The First Cut may be the Deepest

Getting ready for the first Fed Rate Cut!

Fed Chair Powell is no Cat Stevens or Rod Stewart, but there’s a good chance he’ll be singing this tune today… The First Cut is the Deepest!

There is almost always an element of surprise surrounding every Fed Meeting - particularly when there is a cut or a hike in play. We never know until we know.

This time around the markets are trying to make things even more interesting. What started out as a simple start to the long-awaited normalization cycle may actually turn into an easing cycle. By default, 25bps or 0.25% was supposed to be the first cut. Yet now, the market is convinced that things are much worse in the US economy and the Fed is already behind the curve. They’re looking for 50bps or 0.50%.

I posted a version of this chart on Monday and it’s still relevant. Both Yields and Commodities are pricing in a more dire situation signalling that they should do a jumbo-sized cut. And it is all about the economy. Yesterday’s US Retail Sales number saw yields reprice marginally higher because we saw a positive number where a negative one was expected. The idea is that the consumer is still strong and GDP growth will not tank.

We’ve got a few developed market Central Banks that have already cut 50bps, but every one of them started with 25bps. We’ve already had 2 cuts from the ECB, Bank of Canada, Swiss National Bank, and the Riksbank, and now the market presumes that the Fed is falling behind.

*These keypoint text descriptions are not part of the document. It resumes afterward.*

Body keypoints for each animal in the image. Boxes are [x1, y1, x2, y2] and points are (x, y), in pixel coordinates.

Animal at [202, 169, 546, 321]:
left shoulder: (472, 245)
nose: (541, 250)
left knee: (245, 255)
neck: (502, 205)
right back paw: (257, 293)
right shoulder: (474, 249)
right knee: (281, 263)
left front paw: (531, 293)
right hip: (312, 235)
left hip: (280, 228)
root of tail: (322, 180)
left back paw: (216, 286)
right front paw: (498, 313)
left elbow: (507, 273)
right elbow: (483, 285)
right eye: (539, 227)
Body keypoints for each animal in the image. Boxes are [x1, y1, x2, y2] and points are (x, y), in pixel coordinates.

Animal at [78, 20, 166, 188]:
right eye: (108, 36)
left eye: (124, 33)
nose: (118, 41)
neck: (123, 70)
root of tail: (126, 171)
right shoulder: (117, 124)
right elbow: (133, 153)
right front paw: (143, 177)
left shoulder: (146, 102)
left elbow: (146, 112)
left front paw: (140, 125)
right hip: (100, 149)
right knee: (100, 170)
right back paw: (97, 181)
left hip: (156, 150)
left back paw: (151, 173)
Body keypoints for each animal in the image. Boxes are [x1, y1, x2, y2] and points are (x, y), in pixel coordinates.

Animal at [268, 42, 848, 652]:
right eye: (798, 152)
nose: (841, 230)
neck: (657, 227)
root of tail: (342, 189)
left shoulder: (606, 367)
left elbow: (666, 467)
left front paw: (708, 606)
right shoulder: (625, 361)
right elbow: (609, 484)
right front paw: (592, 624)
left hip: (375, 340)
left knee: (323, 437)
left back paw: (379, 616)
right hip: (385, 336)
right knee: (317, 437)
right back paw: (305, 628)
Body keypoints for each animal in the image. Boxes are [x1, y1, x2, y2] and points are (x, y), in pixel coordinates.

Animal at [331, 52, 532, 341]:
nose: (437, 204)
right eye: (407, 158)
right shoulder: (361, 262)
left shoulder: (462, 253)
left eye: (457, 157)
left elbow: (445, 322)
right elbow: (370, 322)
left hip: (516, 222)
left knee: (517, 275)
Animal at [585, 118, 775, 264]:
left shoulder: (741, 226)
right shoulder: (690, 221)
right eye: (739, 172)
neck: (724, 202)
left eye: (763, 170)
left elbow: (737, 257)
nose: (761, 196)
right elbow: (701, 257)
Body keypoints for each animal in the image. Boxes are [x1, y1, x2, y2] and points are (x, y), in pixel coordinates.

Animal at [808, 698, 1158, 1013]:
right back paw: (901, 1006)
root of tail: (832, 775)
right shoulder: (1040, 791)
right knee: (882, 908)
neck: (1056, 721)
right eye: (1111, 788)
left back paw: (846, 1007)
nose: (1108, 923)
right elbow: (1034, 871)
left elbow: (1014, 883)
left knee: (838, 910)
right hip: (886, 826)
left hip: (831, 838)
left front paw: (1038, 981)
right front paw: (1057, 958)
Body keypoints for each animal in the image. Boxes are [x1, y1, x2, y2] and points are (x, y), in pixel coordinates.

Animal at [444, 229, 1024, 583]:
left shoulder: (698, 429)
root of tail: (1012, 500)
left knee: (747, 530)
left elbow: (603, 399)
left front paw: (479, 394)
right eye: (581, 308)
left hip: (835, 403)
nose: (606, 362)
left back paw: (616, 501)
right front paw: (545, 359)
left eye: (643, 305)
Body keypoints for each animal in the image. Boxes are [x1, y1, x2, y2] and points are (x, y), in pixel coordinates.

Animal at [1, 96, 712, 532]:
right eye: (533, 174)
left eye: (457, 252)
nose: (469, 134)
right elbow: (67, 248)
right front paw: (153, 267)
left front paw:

And yet no one is looking at the difference in GDP Growth. The US is far above the rest.

We’ve had several hints from various sources that the Fed is also entertaining a cut of 50bps:

  • Nick Timiraos of the Wall Street Journal

  • Bill Dudley (former Fed member)

  • Lael Brainard (former Fed Vice Chair)

  • WSJ Chief Economic Commentator

So now we have a situation where the market is most likely expecting a 50bp cut and if the Fed decides to start with 25bps, that may cause some disappointment.

Bottom line here: The market wants a 50bp cut at this stage and if the Fed goes ahead with it, the market will see this as a signal that the Fed is willing to do what it takes to get ahead of a deteriorating labor market, avoid a recession, and engineer a soft landing.